Before his poll drop in the final week of his campaign, Biden was in contention but just slightly behind in the Blue Wall states necessary for a victory by the tiniest of margins. Harris now has multiple paths to an Electoral College victory. An EC margin of victory similar to Biden’s in 2020 is certainly possible. It was always assumed that a Harris coalition would do or could do relatively better than Biden in the southern tier states. It was also assumed that she would have a weaker hand in the Blue Wall states. It’s that last assumption which, so far, has not been borne out. She’s holding Biden’s numbers with white voters and expanding on them with non-white and younger voters.

There’s no question this is a transformed race. This shift is decisive. And while there’s no way to be sure it’s a lasting one there’s also no obvious reason to assume it won’t be.

I mentioned two weeks ago that we were at the cusp of a furious fight over two to three weeks to define Kamala Harris in the public mind. Both campaigns know that the public impression made at the outset is very hard to shift once it takes hold. Despite being the sitting Veep for going on four years and familiar as a name, Harris wasn’t terribly well known. Impressions tended toward the negative side. But they were the thinnest impressions. At two weeks there’s no question that the Harris campaign is decisively winning that battle to define Harris. This is the biggest campaign complaint you’re seeing from Republicans. Trump is clearly losing that fight so far.

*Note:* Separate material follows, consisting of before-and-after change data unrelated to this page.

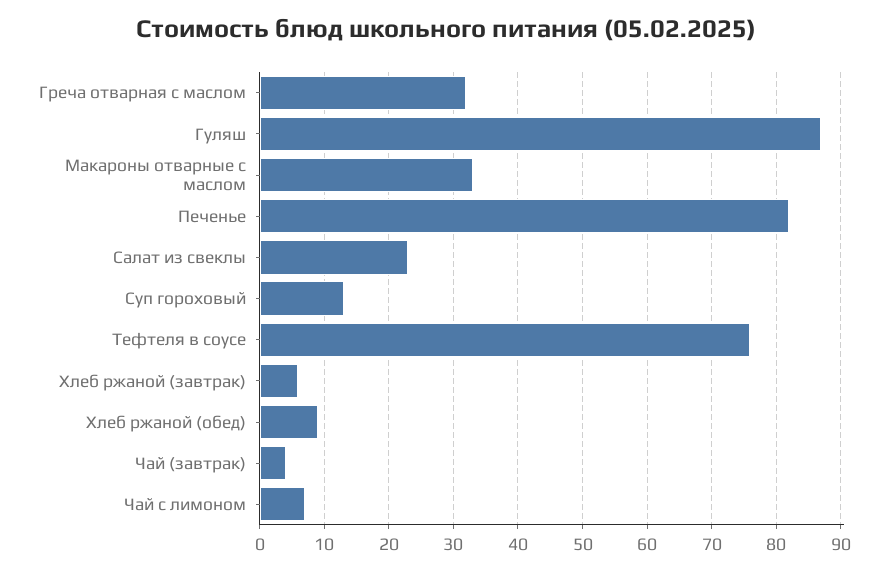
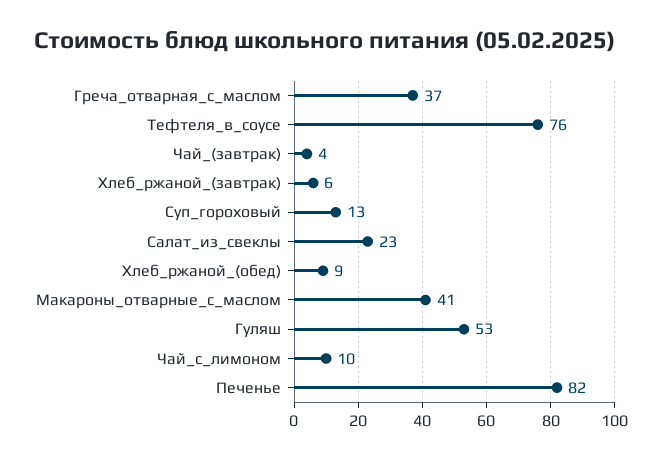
Греча отварная с маслом: 32 -> 37
Гуляш: 87 -> 53
Макароны отварные с маслом: 33 -> 41
Чай с лимоном: 7 -> 10

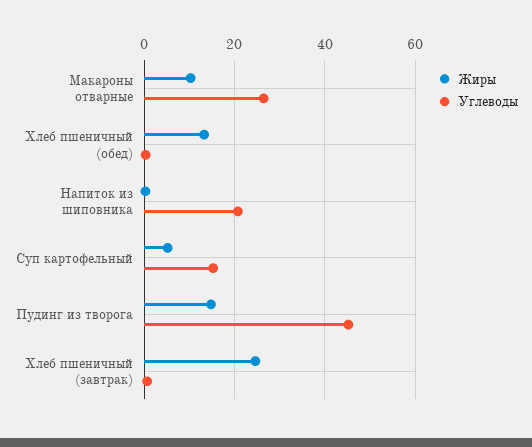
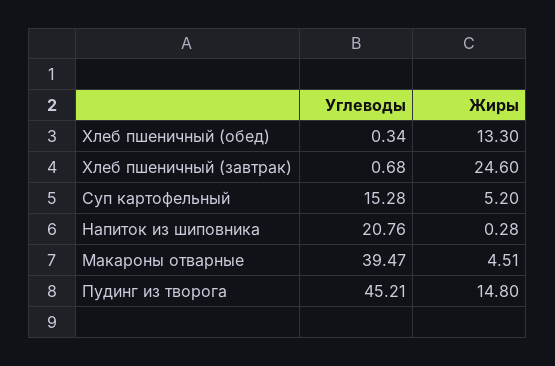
Жиры, Макароны отварные: 10 -> 4.51
Углеводы, Макароны отварные: 26 -> 39.47

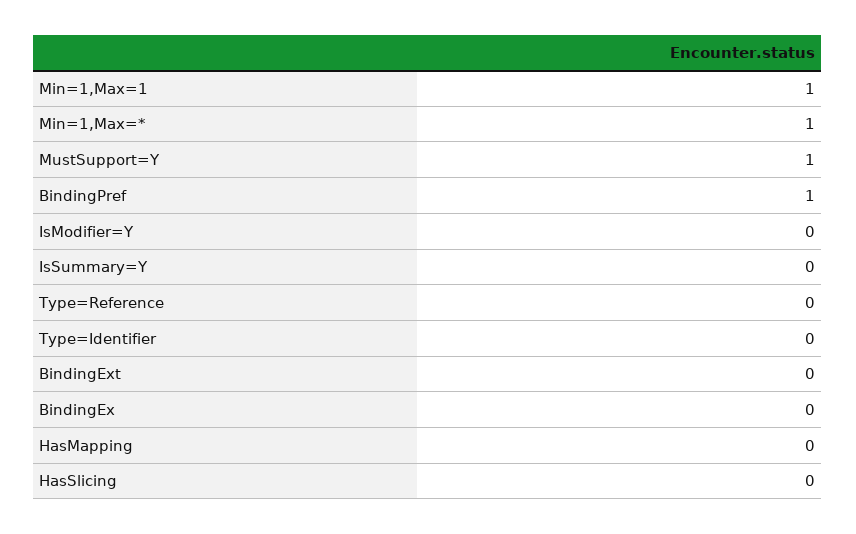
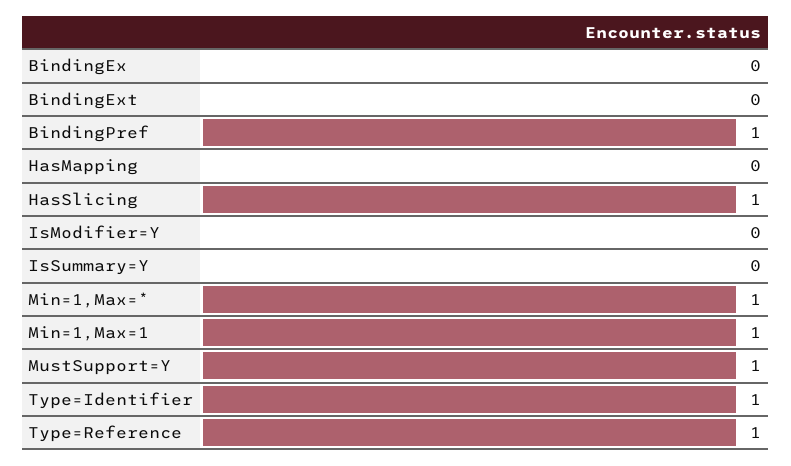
Type=Reference: 0 -> 1
Type=Identifier: 0 -> 1
HasSlicing: 0 -> 1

Harris’s net favorability has soared. On July 4th, her net favorability was -17.4 percentage points. Today it’s -6.7 percentage points. I suspect not only the direction but the fluidity and dynamism of those numbers scare the Trump campaign far more than the horse race numbers I mentioned up top. Trump’s favorability also improved after the assassination attempt and his convention. But much more modestly, and the positive movement appears to have halted.

We live in a sour and polarized era in which national politicians tend to get less popular over time. The campaign until two weeks ago had two candidates who were both quite unpopular and whose popularity and support fluctuated within very narrow ranges. That fluidity was and is totally new. To date the Trump campaign has had no success in arresting it. Trump’s Black/Indian tirade was, as Jonathan Last argued here, an attempt to generate what the world of pro-wrestling calls “cheap heat,” to grab hold of attention and media dominance even if it’s negative attention and cut short Harris’s dominance of the campaign storyline.

After the initial shock at Trump’s comments I saw a lot of smart people thinking it might well work. I wasn’t sure it wouldn’t. But it barely held center stage for 24 hours. After 36 it was pretty much done. This is part of what I referred to on Friday in this post: Trump just isn’t the candidate he was eight years ago or even four years ago. He didn’t need to be as long as he held that small but persistent lead over Biden. But battling back is a different thing than coasting. As I noted when things seemed much worse for Democrats, having all lived through the historic presidential campaign month of July 2024 we’d be fools to assume that the remainder of the campaign will be a straight line from today to November 5th. But the sense of panic you now see in the Trump campaign is that they fear they’re going to get swamped by the Harris surge and that there won’t be enough time to shift the dynamic of the campaign. They’re right to be worried.